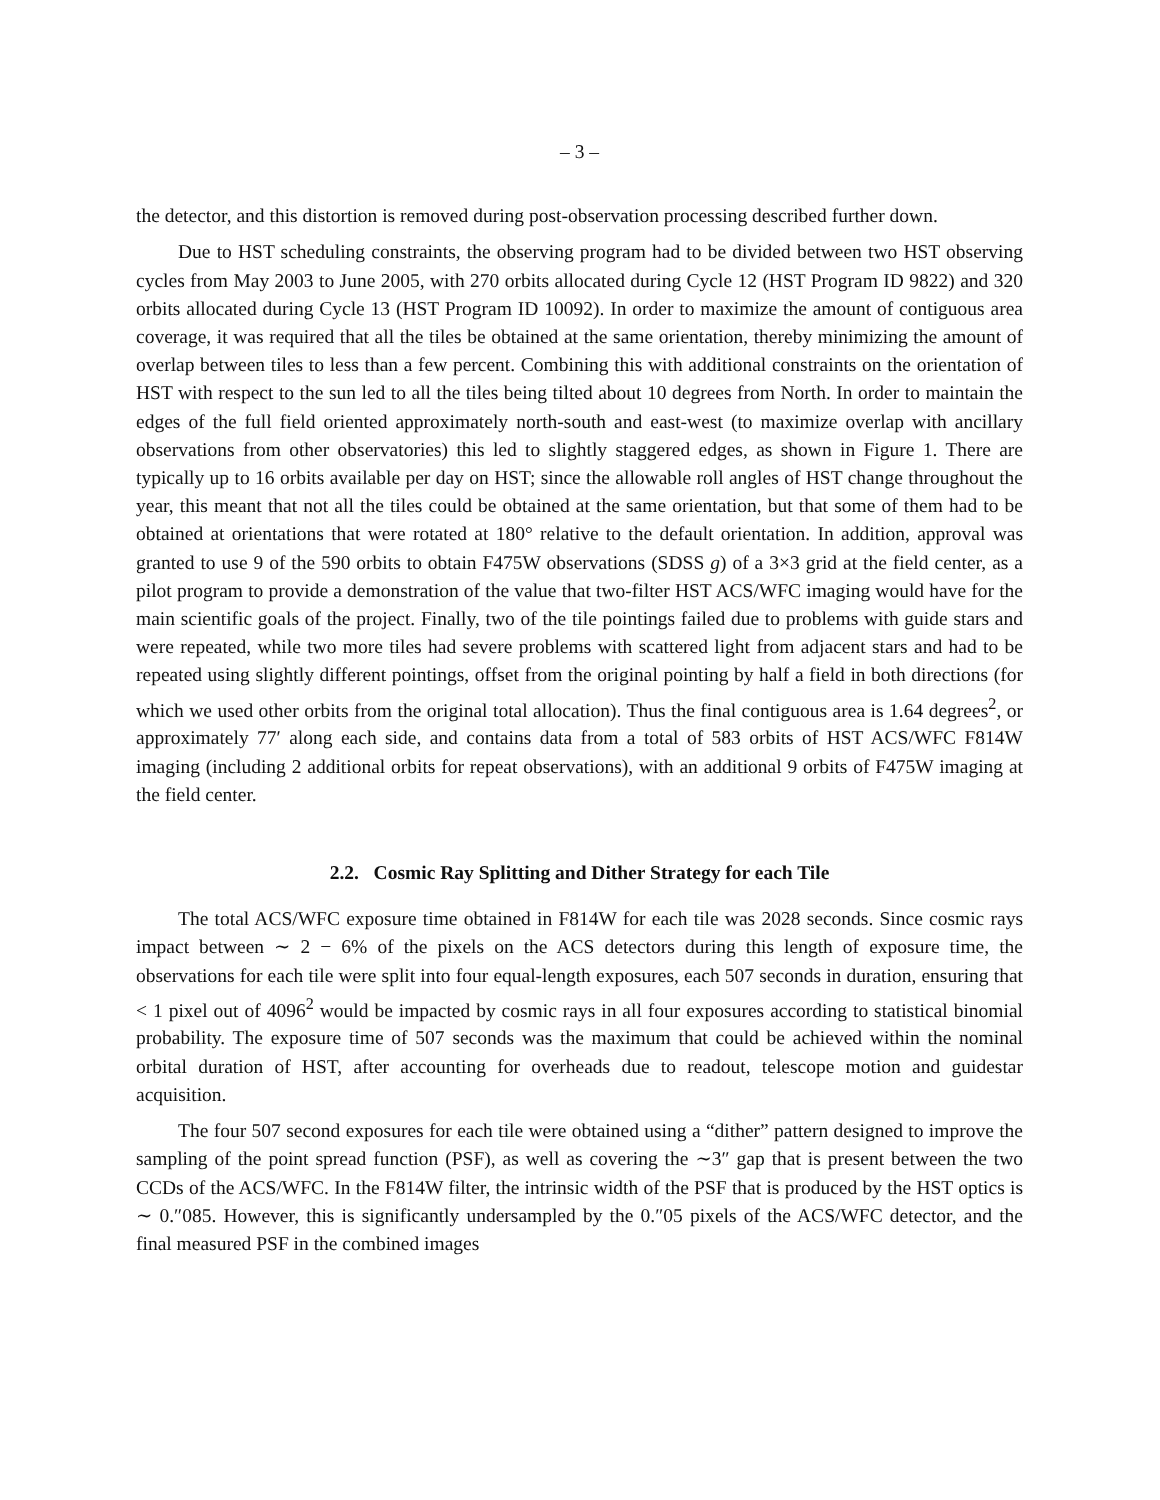– 3 –
the detector, and this distortion is removed during post-observation processing described further down.
Due to HST scheduling constraints, the observing program had to be divided between two HST observing cycles from May 2003 to June 2005, with 270 orbits allocated during Cycle 12 (HST Program ID 9822) and 320 orbits allocated during Cycle 13 (HST Program ID 10092). In order to maximize the amount of contiguous area coverage, it was required that all the tiles be obtained at the same orientation, thereby minimizing the amount of overlap between tiles to less than a few percent. Combining this with additional constraints on the orientation of HST with respect to the sun led to all the tiles being tilted about 10 degrees from North. In order to maintain the edges of the full field oriented approximately north-south and east-west (to maximize overlap with ancillary observations from other observatories) this led to slightly staggered edges, as shown in Figure 1. There are typically up to 16 orbits available per day on HST; since the allowable roll angles of HST change throughout the year, this meant that not all the tiles could be obtained at the same orientation, but that some of them had to be obtained at orientations that were rotated at 180° relative to the default orientation. In addition, approval was granted to use 9 of the 590 orbits to obtain F475W observations (SDSS g) of a 3×3 grid at the field center, as a pilot program to provide a demonstration of the value that two-filter HST ACS/WFC imaging would have for the main scientific goals of the project. Finally, two of the tile pointings failed due to problems with guide stars and were repeated, while two more tiles had severe problems with scattered light from adjacent stars and had to be repeated using slightly different pointings, offset from the original pointing by half a field in both directions (for which we used other orbits from the original total allocation). Thus the final contiguous area is 1.64 degrees<sup>2</sup>, or approximately 77′ along each side, and contains data from a total of 583 orbits of HST ACS/WFC F814W imaging (including 2 additional orbits for repeat observations), with an additional 9 orbits of F475W imaging at the field center.
2.2. Cosmic Ray Splitting and Dither Strategy for each Tile
The total ACS/WFC exposure time obtained in F814W for each tile was 2028 seconds. Since cosmic rays impact between ∼ 2 − 6% of the pixels on the ACS detectors during this length of exposure time, the observations for each tile were split into four equal-length exposures, each 507 seconds in duration, ensuring that < 1 pixel out of 4096<sup>2</sup> would be impacted by cosmic rays in all four exposures according to statistical binomial probability. The exposure time of 507 seconds was the maximum that could be achieved within the nominal orbital duration of HST, after accounting for overheads due to readout, telescope motion and guidestar acquisition.
The four 507 second exposures for each tile were obtained using a “dither” pattern designed to improve the sampling of the point spread function (PSF), as well as covering the ∼3″ gap that is present between the two CCDs of the ACS/WFC. In the F814W filter, the intrinsic width of the PSF that is produced by the HST optics is ∼ 0.″085. However, this is significantly undersampled by the 0.″05 pixels of the ACS/WFC detector, and the final measured PSF in the combined images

Problem to solve:
In your copy, every entry above must match word for word, and no picture may appear.

Result of this exercise:
– 3 –
the detector, and this distortion is removed during post-observation processing described further down.
Due to HST scheduling constraints, the observing program had to be divided between two HST observing cycles from May 2003 to June 2005, with 270 orbits allocated during Cycle 12 (HST Program ID 9822) and 320 orbits allocated during Cycle 13 (HST Program ID 10092). In order to maximize the amount of contiguous area coverage, it was required that all the tiles be obtained at the same orientation, thereby minimizing the amount of overlap between tiles to less than a few percent. Combining this with additional constraints on the orientation of HST with respect to the sun led to all the tiles being tilted about 10 degrees from North. In order to maintain the edges of the full field oriented approximately north-south and east-west (to maximize overlap with ancillary observations from other observatories) this led to slightly staggered edges, as shown in Figure 1. There are typically up to 16 orbits available per day on HST; since the allowable roll angles of HST change throughout the year, this meant that not all the tiles could be obtained at the same orientation, but that some of them had to be obtained at orientations that were rotated at 180° relative to the default orientation. In addition, approval was granted to use 9 of the 590 orbits to obtain F475W observations (SDSS g) of a 3×3 grid at the field center, as a pilot program to provide a demonstration of the value that two-filter HST ACS/WFC imaging would have for the main scientific goals of the project. Finally, two of the tile pointings failed due to problems with guide stars and were repeated, while two more tiles had severe problems with scattered light from adjacent stars and had to be repeated using slightly different pointings, offset from the original pointing by half a field in both directions (for which we used other orbits from the original total allocation). Thus the final contiguous area is 1.64 degrees<sup>2</sup>, or approximately 77′ along each side, and contains data from a total of 583 orbits of HST ACS/WFC F814W imaging (including 2 additional orbits for repeat observations), with an additional 9 orbits of F475W imaging at the field center.
2.2. Cosmic Ray Splitting and Dither Strategy for each Tile
The total ACS/WFC exposure time obtained in F814W for each tile was 2028 seconds. Since cosmic rays impact between ∼ 2 − 6% of the pixels on the ACS detectors during this length of exposure time, the observations for each tile were split into four equal-length exposures, each 507 seconds in duration, ensuring that < 1 pixel out of 4096<sup>2</sup> would be impacted by cosmic rays in all four exposures according to statistical binomial probability. The exposure time of 507 seconds was the maximum that could be achieved within the nominal orbital duration of HST, after accounting for overheads due to readout, telescope motion and guidestar acquisition.
The four 507 second exposures for each tile were obtained using a “dither” pattern designed to improve the sampling of the point spread function (PSF), as well as covering the ∼3″ gap that is present between the two CCDs of the ACS/WFC. In the F814W filter, the intrinsic width of the PSF that is produced by the HST optics is ∼ 0.″085. However, this is significantly undersampled by the 0.″05 pixels of the ACS/WFC detector, and the final measured PSF in the combined images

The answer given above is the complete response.